- Objetivos -
[1] Responda com base no texto sobre a humanidade:
(a) Em vez de esconder suas políticas desumanas, o que Trump faz com elas?
(b) A apologia a quê é atribuída a Bolsonaro?
(c) Segundo o grande pensador citado, onde não existe natureza humana?
[2] Retome o texto sobre a humanidade e escreva a continuação a partir da última frase.

Sobre a tal humanidade, por Luis Felipe Miguel

Sobre a tal humanidade

por Luis Felipe Miguel

Trump não esconde suas políticas desumanas, que culminam, agora, com sua prisão de bebês. Pelo contrário, faz questão de alardeá-las. Aquilo que nós percebemos como uma selvajaria inominável, indesculpável, transita entre o público dele como uma demonstração de “macheza”. O cerne desta macheza é a absoluta insensibilidade à dor dos outros, que prova que estes outros estão sendo construídos como Outro absoluto, a quem a humanidade é negada. A politica desumana seria a única apropriada a quem não é considerado humano.

É o mesmo mecanismo que vemos em ação quando alguém aplaude Bolsonaro e sua apologia à tortura. Ou o massacre de famílias palestinas pelo Estado de Israel. Como é possível que esta identificação com a brutalidade esteja tão presente?

Não creio que seja um traço da “natureza humana”, até porque tendo a concordar com o que disse um grande pensador: não existe natureza humana fora da sociedade humana. Temos que investigar é o que abre espaço para isso nas nossas sociedades.

- Dados -
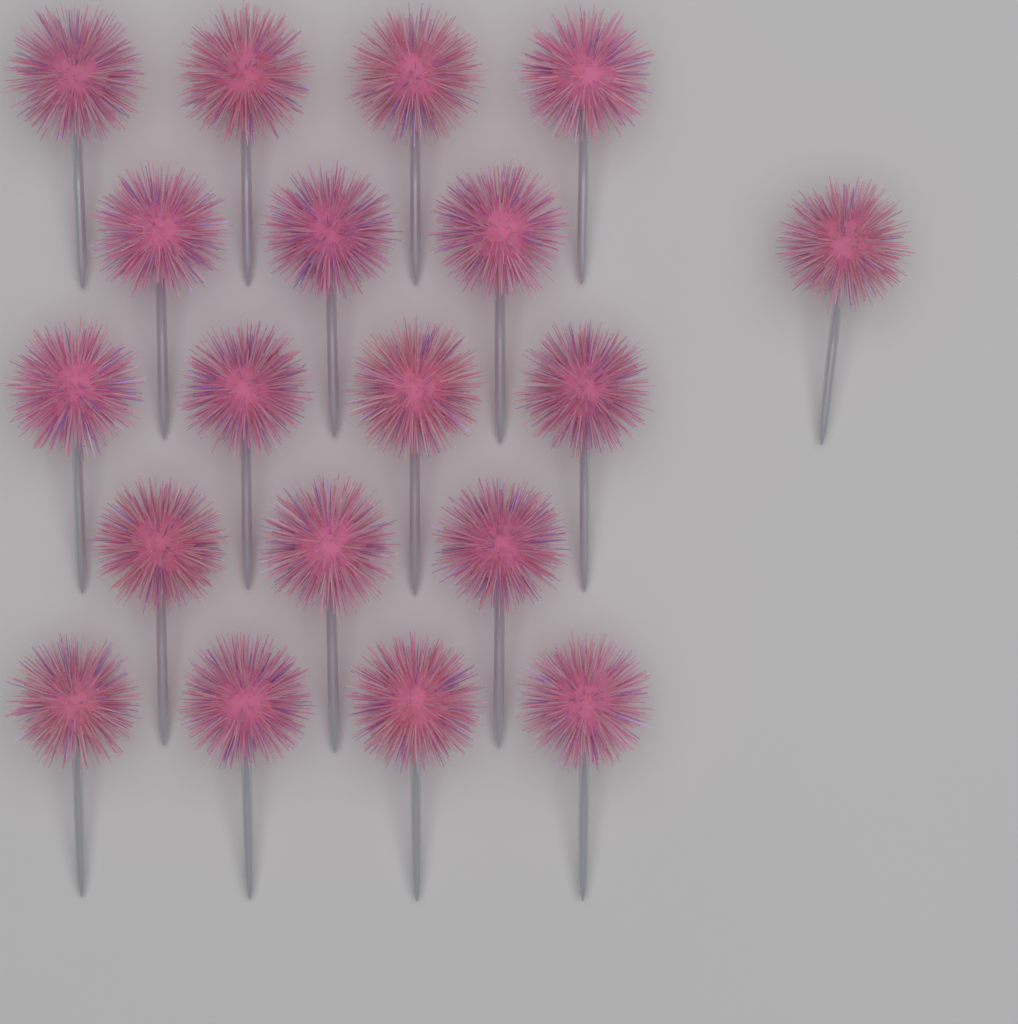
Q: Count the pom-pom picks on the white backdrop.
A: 19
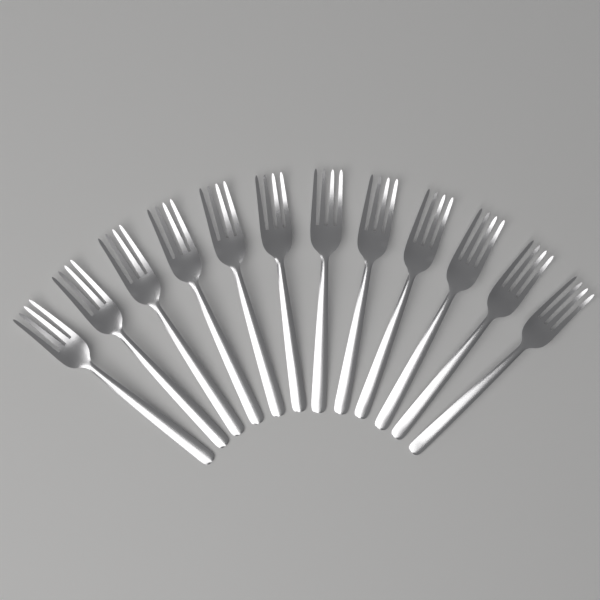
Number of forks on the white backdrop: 12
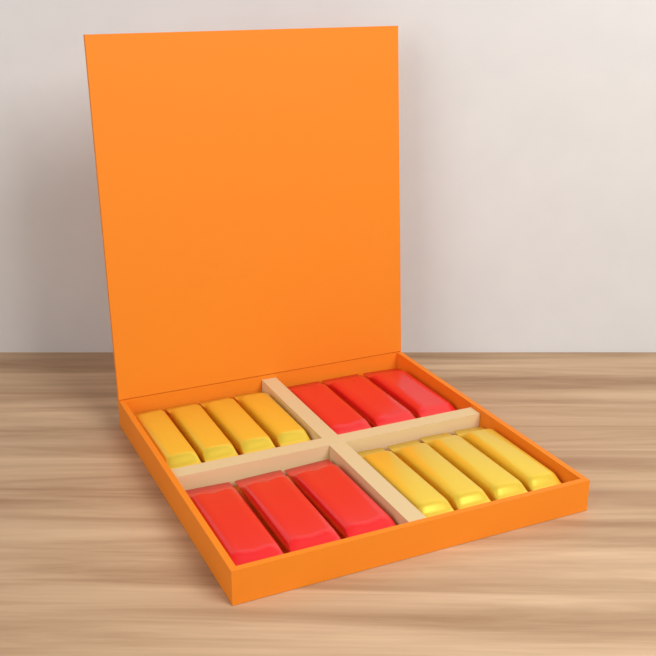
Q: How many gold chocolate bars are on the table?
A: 8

- Respostas por tarefa -
[1]
(a) Faz questão de alardeá-las.
(b) À tortura.
(c) Fora da sociedade humana.

[2]
E, claro, temos que combater este discurso como se fosse nosso pior inimigo – aliás, ele é mesmo nosso pior inimigo. Outro dia esbarrei num vídeo, não lembro de quem, que “ilustrava” as falas de Bolsonaro. O ex-capitão dizia que o Brasil precisava de um guerra civil, o vídeo mostrava cenas de guerra civil. Ele dizia que a morte de inocentes era o preço necessário a pagar pela limpeza do pais, o vídeo mostrava imagens de crianças de colo atingidas por bombardeios. Ele defendia a tortura, vinha o depoimento de uma sobrevivente dos porões da ditadura contando o que foi infligido a ela e a seus filhos pequenos.

É a aposta de que esse discurso “pega” também porque, para a maior parte de seus seguidores, é uma abstração. Quando ganha concretude, seu horror se torna visível. É a crença de que o choro dos bebês aprisionados por Trump vai tocar quem até agora apoia suas atrocidades. Dá certo? Não sei. Gosto de imaginar que sim, que mesmo nas piores circunstâncias o sentimento de nossa humanidade comum sobrevive e pode ser alcançado.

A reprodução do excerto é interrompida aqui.